### [WHAT YOU ARE ASKED TO DO]
Look below for the line that contains "ring tip: (511, 424)", then quote it and all the lines after it, exactly, with the pictures left out.

(Saved entries)
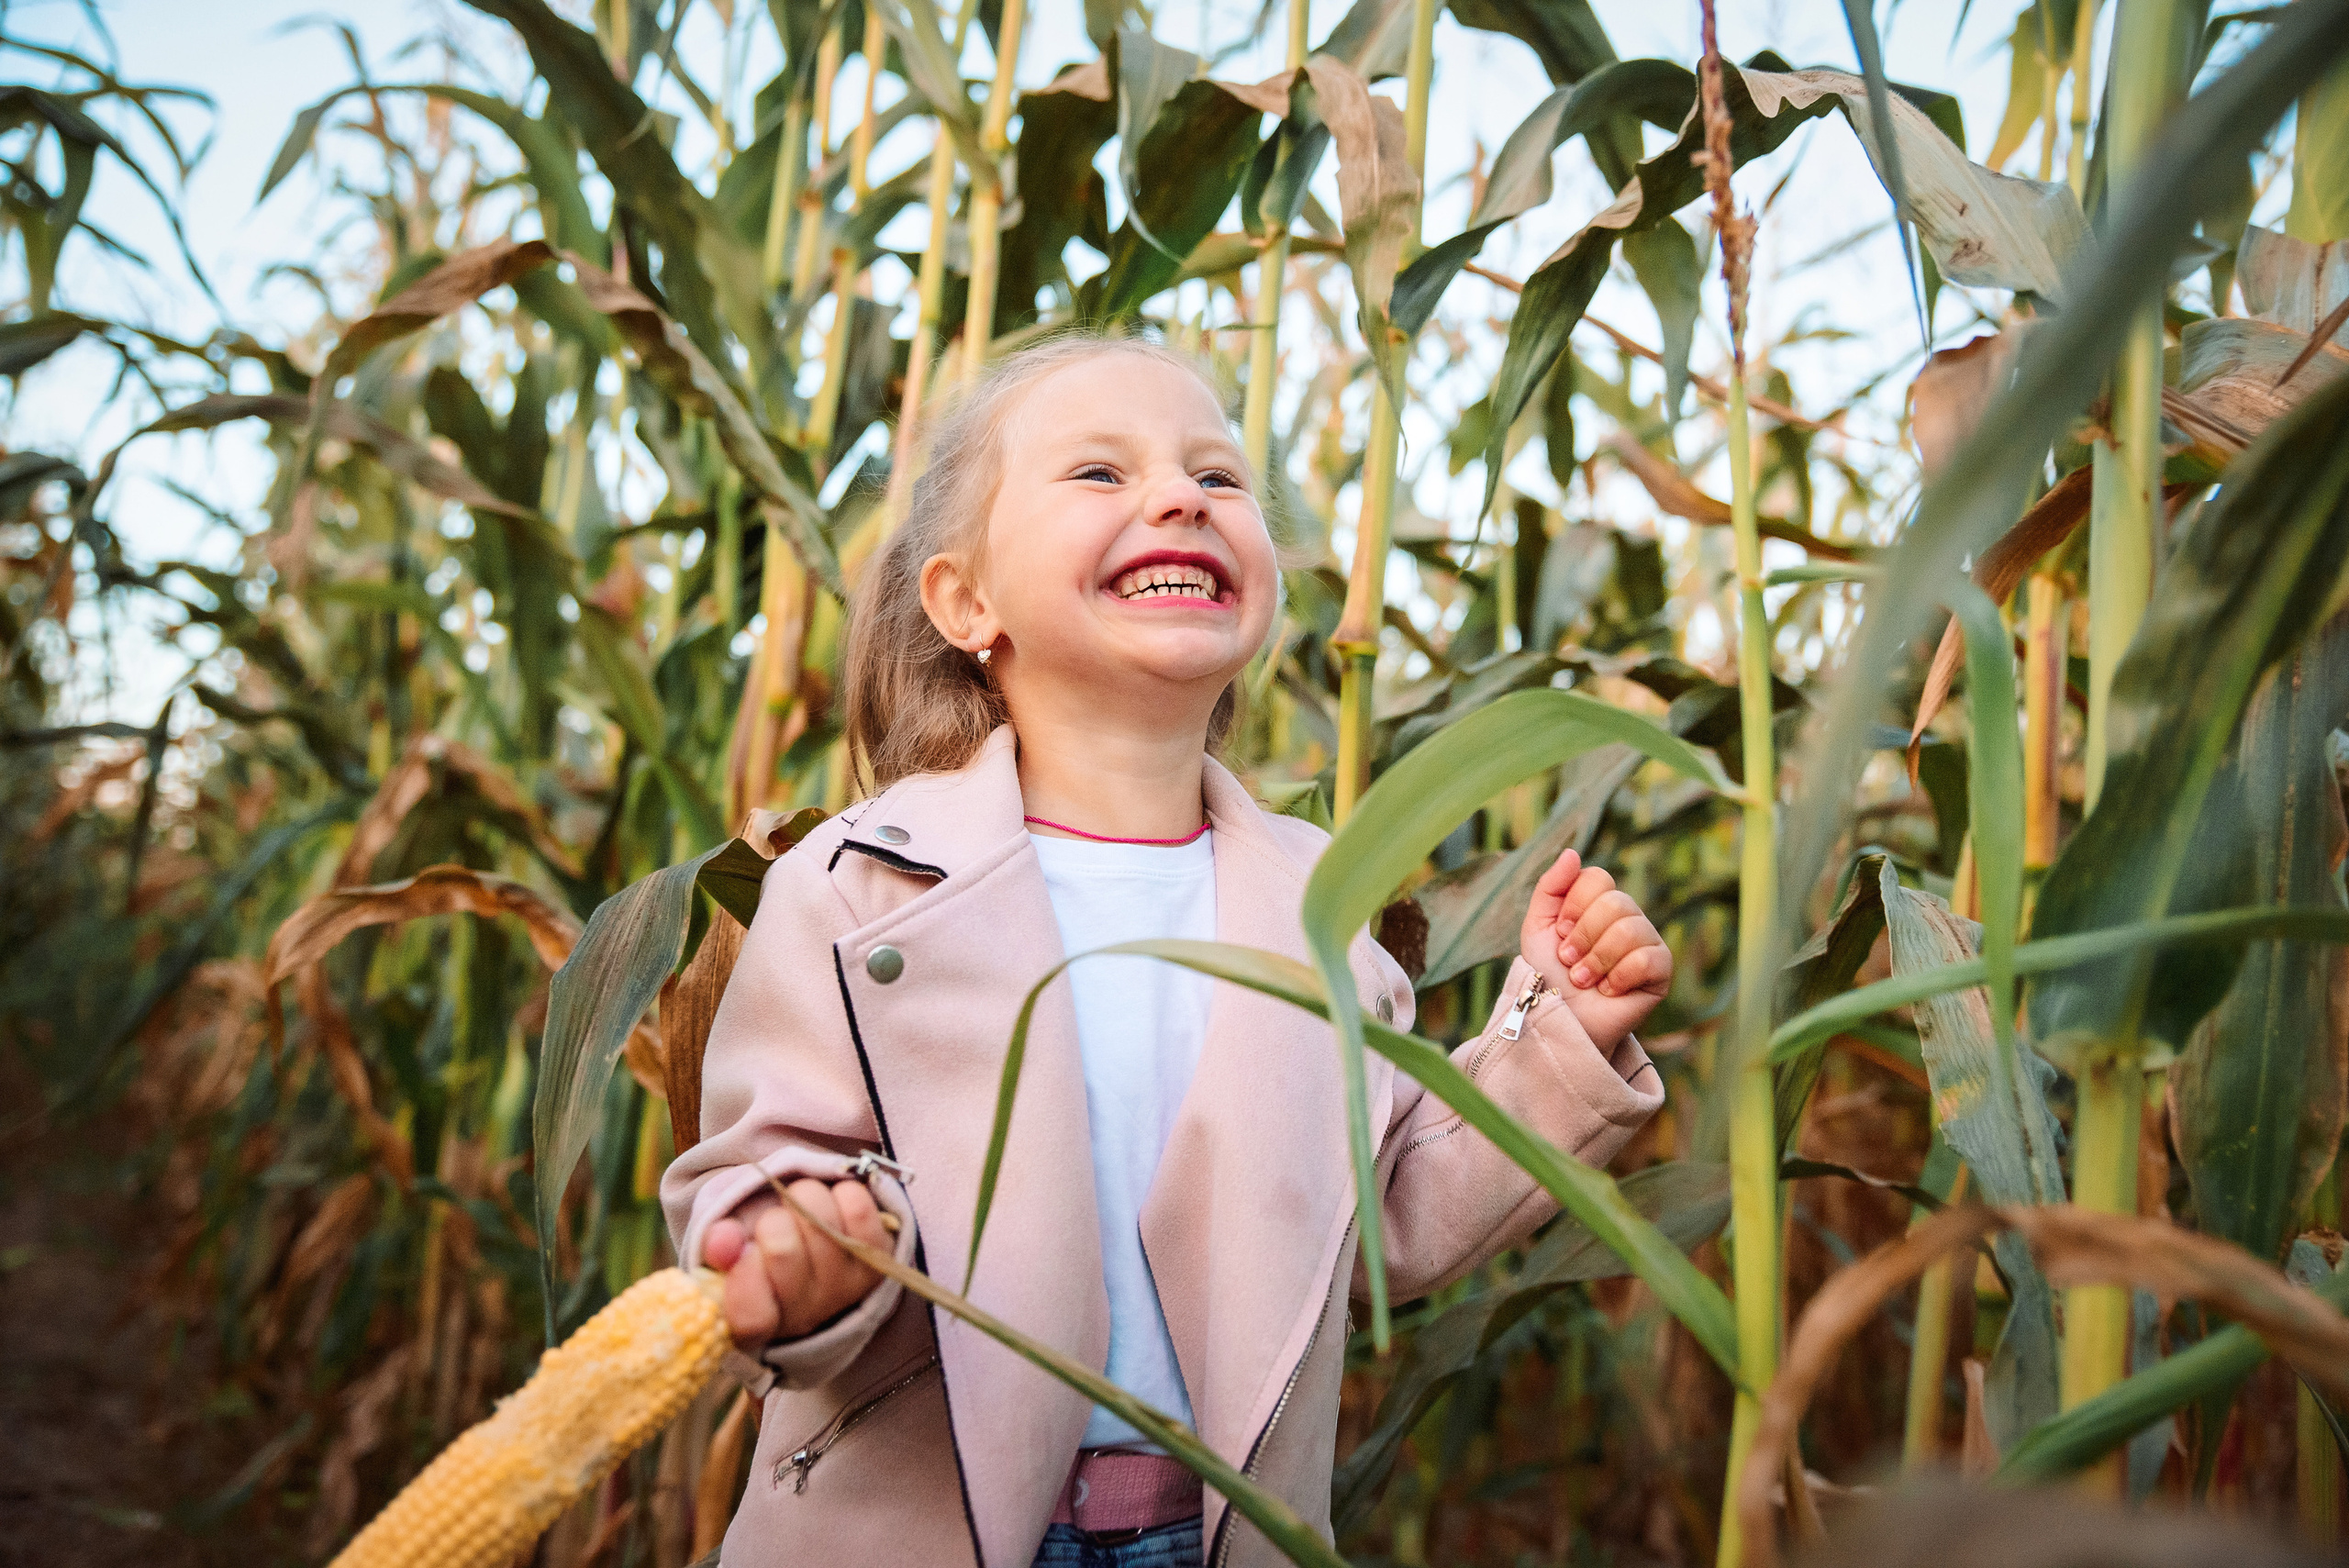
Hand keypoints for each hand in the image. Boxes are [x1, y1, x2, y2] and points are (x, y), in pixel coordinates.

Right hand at [703, 1178, 892, 1350]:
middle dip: (770, 1221)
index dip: (743, 1279)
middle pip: (783, 1251)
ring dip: (805, 1198)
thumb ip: (717, 1248)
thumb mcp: (728, 1256)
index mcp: (759, 1327)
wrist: (815, 1258)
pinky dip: (842, 1193)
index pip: (752, 1317)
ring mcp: (844, 1290)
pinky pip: (858, 1210)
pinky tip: (832, 1203)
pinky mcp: (877, 1262)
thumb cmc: (761, 1258)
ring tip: (800, 1208)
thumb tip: (725, 1240)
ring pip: (820, 1221)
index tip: (741, 1252)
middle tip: (773, 1221)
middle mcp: (806, 1317)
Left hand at [1519, 850, 1672, 1048]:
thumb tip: (1572, 853)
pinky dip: (1619, 977)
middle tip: (1570, 962)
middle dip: (1583, 937)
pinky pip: (1647, 958)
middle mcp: (1627, 917)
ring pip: (1630, 929)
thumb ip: (1550, 887)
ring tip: (1584, 980)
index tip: (1560, 934)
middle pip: (1615, 903)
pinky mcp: (1661, 970)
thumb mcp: (1537, 927)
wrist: (1559, 1021)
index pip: (1598, 878)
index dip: (1574, 906)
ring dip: (1596, 961)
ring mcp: (1648, 941)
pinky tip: (1609, 991)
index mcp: (1599, 903)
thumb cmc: (1547, 976)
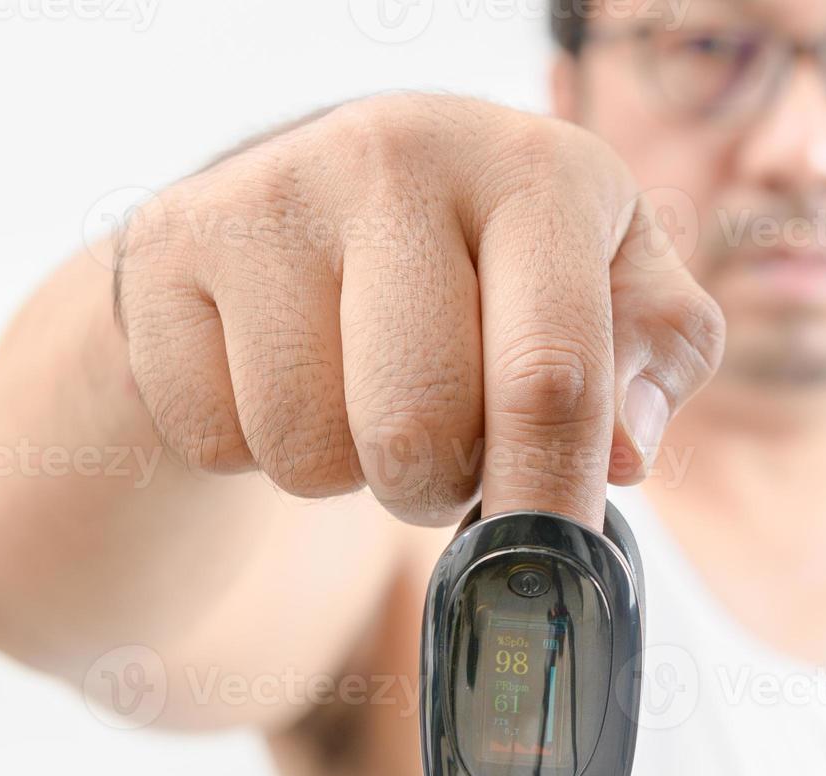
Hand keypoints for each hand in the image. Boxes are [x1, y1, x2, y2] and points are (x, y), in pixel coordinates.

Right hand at [114, 93, 722, 528]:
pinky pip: (217, 438)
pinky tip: (291, 371)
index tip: (547, 570)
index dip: (550, 497)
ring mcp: (272, 193)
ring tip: (372, 392)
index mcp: (536, 171)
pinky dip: (258, 449)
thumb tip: (622, 454)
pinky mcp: (171, 243)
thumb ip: (653, 360)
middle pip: (419, 429)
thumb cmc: (501, 268)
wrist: (331, 205)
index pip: (550, 374)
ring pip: (309, 449)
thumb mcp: (612, 289)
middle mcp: (401, 156)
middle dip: (443, 482)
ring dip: (353, 470)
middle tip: (452, 440)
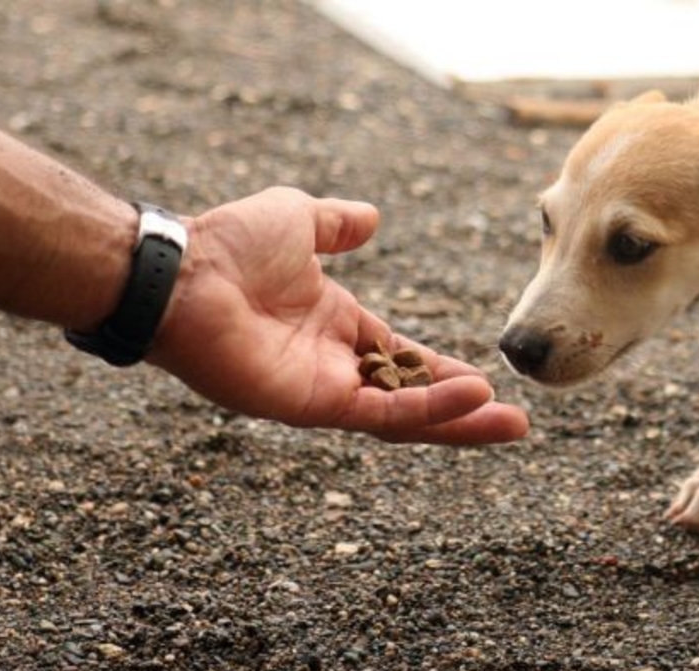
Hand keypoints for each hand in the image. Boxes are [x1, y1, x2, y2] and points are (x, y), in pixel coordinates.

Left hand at [148, 187, 528, 443]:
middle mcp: (334, 367)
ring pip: (405, 417)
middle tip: (515, 421)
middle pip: (414, 399)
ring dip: (458, 420)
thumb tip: (373, 218)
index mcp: (337, 329)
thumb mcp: (300, 219)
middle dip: (464, 412)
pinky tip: (473, 399)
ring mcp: (324, 390)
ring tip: (511, 424)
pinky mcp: (313, 405)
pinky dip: (428, 409)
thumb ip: (338, 224)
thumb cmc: (231, 244)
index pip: (404, 360)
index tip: (487, 379)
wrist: (184, 270)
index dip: (444, 372)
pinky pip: (382, 412)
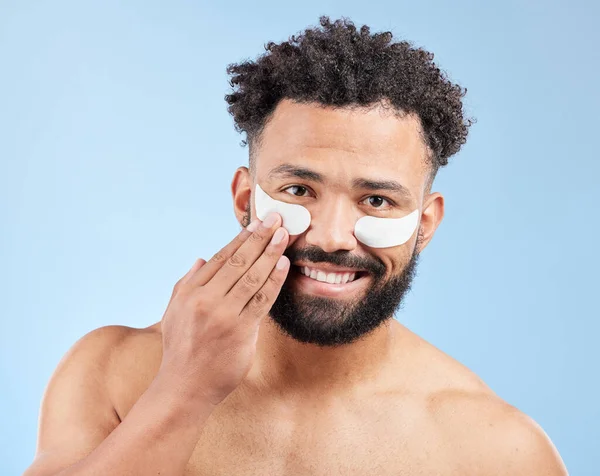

### [SOLUTION TO THIS EXERCISE]
ring tip: (511, 424)
pinky mcp: (313, 405)
pinky dip: (428, 409)
thumb ip: (338, 224)
thumb cmc: (231, 244)
index pip: (404, 360)
index tip: (487, 379)
wrist: (184, 270)
index dip: (444, 372)
pinky pip: (382, 412)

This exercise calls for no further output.